Fux anula decisão da Câmara e “10 medidas” do MPF devem voltar à pauta
“O direito se tornou uma grande farsa”, resumiu o professor da PUC e especialista em Direito Constitucional pela Universidad Castilla-La Mancha (Espanha), Rafael Valim, em recente entrevista ao Portal Vermelho. De fato, um dos efeitos do golpe contra a democracia foi a insegurança jurídica, ao permitir que a Constituição fosse atropelada com a aprovação de um impeachment sem crime de responsabilidade.
Publicado 15/12/2016 11:27
Nesta quarta-feira (14), o Supremo Tribunal Federal (STF) deu mais um passo nessa direção com a decisão liminar do ministro Luiz Fux, que suspendeu a tramitação no Congresso da versão do projeto de lei que mudou a proposta apresentada pelo Ministério Público Federal das chamadas “10 medidas” de combate à corrupção.
Apesar não ter impedido a aberração constitucional do golpe, o ministro disse que o projeto do MPF, que supostamente entrou em tramitação como de iniciativa popular, deve novamente ser apresentando nos moldes originais, que previam a proibição do habeas corpus, reformar prazos de prescrição e permitir o uso de provas ilícitas, entre outras afrontas constitucionais.

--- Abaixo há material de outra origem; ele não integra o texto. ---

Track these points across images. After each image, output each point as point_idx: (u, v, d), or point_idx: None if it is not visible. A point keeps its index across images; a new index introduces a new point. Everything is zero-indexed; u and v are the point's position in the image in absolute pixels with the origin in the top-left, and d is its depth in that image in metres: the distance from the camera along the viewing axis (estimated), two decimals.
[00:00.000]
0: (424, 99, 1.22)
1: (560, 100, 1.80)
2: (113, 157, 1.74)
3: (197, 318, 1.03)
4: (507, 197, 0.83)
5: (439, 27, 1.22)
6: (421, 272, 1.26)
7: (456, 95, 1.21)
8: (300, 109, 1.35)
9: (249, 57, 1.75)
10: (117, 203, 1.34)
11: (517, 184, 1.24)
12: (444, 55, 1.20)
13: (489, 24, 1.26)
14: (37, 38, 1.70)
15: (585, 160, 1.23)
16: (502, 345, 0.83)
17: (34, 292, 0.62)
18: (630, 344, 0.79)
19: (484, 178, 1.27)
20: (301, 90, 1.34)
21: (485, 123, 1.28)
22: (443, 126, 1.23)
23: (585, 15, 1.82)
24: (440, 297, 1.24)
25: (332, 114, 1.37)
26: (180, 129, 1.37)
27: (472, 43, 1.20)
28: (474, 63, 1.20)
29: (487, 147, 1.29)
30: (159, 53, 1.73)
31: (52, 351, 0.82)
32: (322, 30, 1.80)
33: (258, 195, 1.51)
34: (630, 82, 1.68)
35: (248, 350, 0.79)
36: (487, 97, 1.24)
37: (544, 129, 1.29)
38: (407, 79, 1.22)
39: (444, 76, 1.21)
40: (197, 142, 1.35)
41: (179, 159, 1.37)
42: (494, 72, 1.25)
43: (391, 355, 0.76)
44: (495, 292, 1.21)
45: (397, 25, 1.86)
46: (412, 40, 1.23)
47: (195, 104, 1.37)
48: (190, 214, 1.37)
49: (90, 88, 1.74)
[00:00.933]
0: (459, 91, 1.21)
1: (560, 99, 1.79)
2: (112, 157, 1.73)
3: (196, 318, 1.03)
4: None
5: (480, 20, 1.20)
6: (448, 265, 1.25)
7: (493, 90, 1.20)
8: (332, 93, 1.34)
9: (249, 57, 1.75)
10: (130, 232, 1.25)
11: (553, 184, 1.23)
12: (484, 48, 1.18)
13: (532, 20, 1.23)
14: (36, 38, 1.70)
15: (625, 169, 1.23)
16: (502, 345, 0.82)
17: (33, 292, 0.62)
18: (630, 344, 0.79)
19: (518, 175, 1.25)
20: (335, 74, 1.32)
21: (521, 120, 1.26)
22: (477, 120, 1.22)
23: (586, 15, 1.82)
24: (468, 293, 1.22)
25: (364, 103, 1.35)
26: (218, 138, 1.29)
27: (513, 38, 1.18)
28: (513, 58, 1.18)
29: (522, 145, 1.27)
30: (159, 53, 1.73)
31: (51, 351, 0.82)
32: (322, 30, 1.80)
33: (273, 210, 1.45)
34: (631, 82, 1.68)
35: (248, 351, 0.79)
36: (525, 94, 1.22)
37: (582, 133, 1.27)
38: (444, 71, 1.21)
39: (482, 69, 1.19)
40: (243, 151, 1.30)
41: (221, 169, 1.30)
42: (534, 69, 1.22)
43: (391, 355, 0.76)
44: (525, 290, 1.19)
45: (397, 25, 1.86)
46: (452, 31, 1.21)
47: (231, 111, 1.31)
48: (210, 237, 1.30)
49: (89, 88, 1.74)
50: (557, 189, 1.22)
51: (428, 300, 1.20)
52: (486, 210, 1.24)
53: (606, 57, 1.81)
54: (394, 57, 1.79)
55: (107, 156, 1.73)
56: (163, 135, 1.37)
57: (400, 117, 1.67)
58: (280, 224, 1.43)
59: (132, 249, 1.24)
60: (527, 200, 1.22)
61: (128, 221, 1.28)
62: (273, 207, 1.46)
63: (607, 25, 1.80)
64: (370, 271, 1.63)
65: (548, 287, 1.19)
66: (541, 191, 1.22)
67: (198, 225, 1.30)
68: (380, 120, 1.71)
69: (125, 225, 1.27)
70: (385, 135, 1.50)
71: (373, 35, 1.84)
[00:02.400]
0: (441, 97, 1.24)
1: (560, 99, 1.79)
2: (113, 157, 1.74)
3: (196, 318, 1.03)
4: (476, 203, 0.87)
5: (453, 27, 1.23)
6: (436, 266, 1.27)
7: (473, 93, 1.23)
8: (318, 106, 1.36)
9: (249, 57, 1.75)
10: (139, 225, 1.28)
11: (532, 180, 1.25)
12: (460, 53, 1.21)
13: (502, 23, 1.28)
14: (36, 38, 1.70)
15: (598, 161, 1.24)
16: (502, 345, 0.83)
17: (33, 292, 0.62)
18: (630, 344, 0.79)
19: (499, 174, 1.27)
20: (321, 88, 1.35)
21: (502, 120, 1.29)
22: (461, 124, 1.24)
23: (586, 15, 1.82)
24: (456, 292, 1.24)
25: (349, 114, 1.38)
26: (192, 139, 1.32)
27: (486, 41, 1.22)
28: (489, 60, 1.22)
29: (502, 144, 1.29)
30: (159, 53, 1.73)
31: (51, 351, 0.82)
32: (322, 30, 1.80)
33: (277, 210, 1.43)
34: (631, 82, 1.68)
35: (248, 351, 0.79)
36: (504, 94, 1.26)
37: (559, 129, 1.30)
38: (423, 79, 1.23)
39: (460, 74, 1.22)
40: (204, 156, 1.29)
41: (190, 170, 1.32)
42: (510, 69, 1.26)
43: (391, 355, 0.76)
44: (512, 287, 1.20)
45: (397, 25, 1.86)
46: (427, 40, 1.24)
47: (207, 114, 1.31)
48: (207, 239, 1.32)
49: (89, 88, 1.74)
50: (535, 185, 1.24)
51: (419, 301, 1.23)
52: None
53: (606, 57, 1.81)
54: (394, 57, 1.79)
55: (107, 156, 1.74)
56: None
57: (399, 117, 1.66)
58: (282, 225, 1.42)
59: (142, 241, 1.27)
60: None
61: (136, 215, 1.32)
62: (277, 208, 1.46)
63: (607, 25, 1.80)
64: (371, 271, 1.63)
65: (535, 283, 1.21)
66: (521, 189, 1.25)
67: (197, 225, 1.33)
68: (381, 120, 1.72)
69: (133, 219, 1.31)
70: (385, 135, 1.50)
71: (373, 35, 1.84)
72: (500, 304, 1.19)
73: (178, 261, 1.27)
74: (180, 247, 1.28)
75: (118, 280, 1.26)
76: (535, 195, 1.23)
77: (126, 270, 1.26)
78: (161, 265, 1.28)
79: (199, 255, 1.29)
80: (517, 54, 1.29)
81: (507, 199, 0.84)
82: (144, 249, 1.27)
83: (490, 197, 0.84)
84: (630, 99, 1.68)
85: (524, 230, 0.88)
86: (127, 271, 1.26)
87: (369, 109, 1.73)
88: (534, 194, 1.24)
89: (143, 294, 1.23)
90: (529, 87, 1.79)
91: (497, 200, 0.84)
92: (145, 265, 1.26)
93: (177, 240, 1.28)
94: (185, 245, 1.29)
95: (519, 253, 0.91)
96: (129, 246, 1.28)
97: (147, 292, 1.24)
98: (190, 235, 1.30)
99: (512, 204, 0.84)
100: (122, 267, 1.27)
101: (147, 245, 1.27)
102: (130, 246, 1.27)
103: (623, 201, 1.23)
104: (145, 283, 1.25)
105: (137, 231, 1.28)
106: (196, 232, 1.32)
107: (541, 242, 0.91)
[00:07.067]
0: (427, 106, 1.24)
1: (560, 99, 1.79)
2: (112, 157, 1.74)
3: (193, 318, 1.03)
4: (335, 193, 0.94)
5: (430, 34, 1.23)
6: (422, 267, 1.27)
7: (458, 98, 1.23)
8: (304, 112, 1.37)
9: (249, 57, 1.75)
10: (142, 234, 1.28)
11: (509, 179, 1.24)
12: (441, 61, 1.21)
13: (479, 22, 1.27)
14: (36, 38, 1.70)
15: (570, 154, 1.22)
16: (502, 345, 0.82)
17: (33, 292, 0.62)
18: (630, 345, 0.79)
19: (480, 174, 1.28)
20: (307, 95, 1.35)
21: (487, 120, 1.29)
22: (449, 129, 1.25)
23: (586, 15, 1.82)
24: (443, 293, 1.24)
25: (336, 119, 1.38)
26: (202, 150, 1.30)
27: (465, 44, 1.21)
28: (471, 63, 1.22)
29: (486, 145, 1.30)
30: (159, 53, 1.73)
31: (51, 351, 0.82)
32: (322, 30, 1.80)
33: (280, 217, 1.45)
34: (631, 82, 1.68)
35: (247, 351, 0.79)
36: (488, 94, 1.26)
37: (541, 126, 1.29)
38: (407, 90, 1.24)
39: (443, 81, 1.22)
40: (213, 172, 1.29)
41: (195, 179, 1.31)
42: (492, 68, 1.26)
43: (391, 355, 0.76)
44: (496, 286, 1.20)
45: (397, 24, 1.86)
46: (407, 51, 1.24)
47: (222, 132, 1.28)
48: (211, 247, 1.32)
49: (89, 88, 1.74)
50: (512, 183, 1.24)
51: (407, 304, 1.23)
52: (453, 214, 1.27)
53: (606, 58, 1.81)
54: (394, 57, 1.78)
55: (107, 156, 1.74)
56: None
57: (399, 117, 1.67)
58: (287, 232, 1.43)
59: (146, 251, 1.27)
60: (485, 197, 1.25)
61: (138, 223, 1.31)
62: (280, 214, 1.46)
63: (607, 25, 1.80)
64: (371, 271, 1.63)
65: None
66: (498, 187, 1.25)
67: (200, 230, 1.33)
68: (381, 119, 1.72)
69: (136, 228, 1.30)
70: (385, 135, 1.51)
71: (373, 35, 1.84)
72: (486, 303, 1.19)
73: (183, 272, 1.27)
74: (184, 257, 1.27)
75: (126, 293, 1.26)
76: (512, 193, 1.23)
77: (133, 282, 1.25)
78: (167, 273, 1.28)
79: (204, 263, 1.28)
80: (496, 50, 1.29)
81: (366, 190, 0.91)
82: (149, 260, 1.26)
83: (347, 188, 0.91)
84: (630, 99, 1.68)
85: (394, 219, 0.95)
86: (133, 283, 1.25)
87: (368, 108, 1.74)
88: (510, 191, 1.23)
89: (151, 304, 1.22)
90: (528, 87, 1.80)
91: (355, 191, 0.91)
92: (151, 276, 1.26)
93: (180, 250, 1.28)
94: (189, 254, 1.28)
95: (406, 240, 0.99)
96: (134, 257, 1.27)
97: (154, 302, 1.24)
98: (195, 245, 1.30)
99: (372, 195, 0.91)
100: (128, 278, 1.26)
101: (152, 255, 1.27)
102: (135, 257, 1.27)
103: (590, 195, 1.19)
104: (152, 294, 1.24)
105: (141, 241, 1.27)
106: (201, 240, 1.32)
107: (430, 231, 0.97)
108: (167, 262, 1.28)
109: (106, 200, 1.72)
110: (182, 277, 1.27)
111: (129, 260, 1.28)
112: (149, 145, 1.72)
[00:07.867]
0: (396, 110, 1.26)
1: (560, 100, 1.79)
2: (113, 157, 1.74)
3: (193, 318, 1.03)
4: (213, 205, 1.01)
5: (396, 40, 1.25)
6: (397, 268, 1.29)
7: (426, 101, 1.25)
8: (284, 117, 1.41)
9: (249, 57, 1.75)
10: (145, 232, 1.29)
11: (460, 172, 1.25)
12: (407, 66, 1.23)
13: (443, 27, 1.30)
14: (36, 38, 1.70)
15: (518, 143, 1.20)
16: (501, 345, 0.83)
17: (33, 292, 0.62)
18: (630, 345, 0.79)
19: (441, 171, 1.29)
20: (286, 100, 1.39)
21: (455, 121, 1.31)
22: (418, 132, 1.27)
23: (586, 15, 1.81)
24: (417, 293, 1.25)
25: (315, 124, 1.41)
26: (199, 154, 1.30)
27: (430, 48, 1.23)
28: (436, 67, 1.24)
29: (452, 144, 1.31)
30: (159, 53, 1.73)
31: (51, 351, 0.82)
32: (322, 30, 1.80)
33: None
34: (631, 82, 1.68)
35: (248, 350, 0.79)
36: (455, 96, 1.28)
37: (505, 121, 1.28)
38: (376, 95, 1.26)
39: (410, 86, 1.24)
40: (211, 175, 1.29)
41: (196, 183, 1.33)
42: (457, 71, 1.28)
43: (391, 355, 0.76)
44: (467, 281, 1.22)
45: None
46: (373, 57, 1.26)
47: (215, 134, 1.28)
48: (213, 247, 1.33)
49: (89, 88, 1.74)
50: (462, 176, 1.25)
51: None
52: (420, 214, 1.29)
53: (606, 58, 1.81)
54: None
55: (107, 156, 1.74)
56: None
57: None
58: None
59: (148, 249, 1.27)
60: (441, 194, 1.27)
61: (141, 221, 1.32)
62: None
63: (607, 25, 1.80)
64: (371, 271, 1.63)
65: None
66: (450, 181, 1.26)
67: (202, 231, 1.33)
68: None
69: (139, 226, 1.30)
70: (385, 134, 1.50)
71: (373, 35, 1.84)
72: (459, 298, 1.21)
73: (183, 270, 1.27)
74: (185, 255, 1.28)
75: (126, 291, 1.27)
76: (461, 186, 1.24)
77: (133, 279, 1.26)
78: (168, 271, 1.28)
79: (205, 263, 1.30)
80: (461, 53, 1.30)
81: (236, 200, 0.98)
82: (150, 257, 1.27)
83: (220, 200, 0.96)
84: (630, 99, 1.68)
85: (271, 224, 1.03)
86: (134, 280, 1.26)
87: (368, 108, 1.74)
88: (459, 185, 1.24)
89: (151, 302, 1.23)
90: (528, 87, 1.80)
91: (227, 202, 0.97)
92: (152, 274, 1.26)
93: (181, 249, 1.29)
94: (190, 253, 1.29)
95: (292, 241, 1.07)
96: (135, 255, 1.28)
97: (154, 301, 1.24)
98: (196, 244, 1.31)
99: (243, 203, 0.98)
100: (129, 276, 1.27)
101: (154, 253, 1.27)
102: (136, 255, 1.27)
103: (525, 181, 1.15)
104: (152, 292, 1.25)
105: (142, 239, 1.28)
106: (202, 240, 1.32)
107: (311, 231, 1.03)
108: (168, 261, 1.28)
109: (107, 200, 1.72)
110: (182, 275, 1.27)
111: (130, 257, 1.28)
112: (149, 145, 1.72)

O habeas corpus, por exemplo, é um instrumento considerado pela doutrina com um remédio constitucional contra o arbítrio do Estado. Tentar restringir a sua concessão é um passo para um estado de exceção. Por isso, tal medida que veio forjada como “combate à corrupção”, acaba tendo efeito para toda a sociedade e não apenas para os chamados crimes de colarinho branco, como vendeu o MPF ao fazer a coleta de assinaturas que chegou a 2 milhões.
A decisão de Fux foi tomada com base em ação apresentada pelo deputado federal Eduardo Bolsonaro (PSC-SP), filho de Jair Bolsonaro (PSC-RJ), que buscava anular as mudanças feitas na Câmara, que, dentro do projeto, previam também punição para juízes e procuradores por abuso de autoridade.
Depois de um intenso debate e muita pressão da sociedade, no último dia 30 a Câmara fez várias mudanças e aprovou o projeto, retirando seis das dez propostas apresentadas pelo MP.
Na decisão, Fux disse que o projeto deveria ter sido apresentado como proposta de iniciativa popular, pelo fato de ter sido protocolado com apoio de mais de 2 milhões de pessoas. Mas o protocolo do projeto na Câmara foi feito em nome dos deputados Antonio Carlos Mendes Thame (PV-SP), Diego Garcia (PHS-PR), Fernando Francischini (SD-PR) e João Campos (PRB-GO).
Outra ação estranha na decisão do ministro é que ele foi além do que solicitou a ação original de Eduardo Bolsonaro, que pedia somente a anulação da votação na Câmara que inseriu novas punições por abuso de autoridade para magistrados.
“A princípio, a decisão do ministro Fux questiona a autoria do projeto de lei, dizendo que nós registramos de autoria de um deputado e não de iniciativa popular. E outro [ponto é] que incluímos matéria estranha ao texto, como se não pudéssemos emendar a matéria. Isso significa que, se ele tiver razão, a Lei da Ficha Limpa passaria a não ter valor, porque foi de iniciativa popular e foi tratada da mesma forma”, disse Rodrigo Maia, presidente da Câmara, informando que a assessoria jurídica da Casa está analisando o caso.
Até o também ministro Gilmar Mendes reagiu à decisão de Fux. Para Mendes, impor ao Congresso que aprove um texto sem fazer alterações é o mesmo que fechar o Legislativo. “É um AI-5 do Judiciário”, disse ele, em referência ao Ato Institucional número 5, que, em 1968, suspendeu garantias constitucionais no país. Para ele, o Supremo caminha para o “mundo da galhofa”.
“Dizer que o Congresso tem que votar as propostas que foram apresentadas e só? Então é melhor fechar o Congresso logo e entregar as chaves. (…) Entrega a chave do Congresso ao [coordenador da força-tarefa da Lava Jato Deltan] Dallagnol. Isso aí é um AI-5 do Judiciário. Nós estamos fazendo o que os militares não tiveram condições de fazer. Eles foram mais reticentes em fechar o Congresso do que nós”, afirmou Gilmar Mendes ao Estadão.
E completa: “Vivemos momentos esquisitos. A toda hora é um surto decisório que não corresponde às nossas tradições. Em geral éramos árbitros em processos de conflito e não atores ou causadores de conflitos. Então acho que nós temos que refletir muito sobre isso e respeitar a harmonia e independência entre poderes”.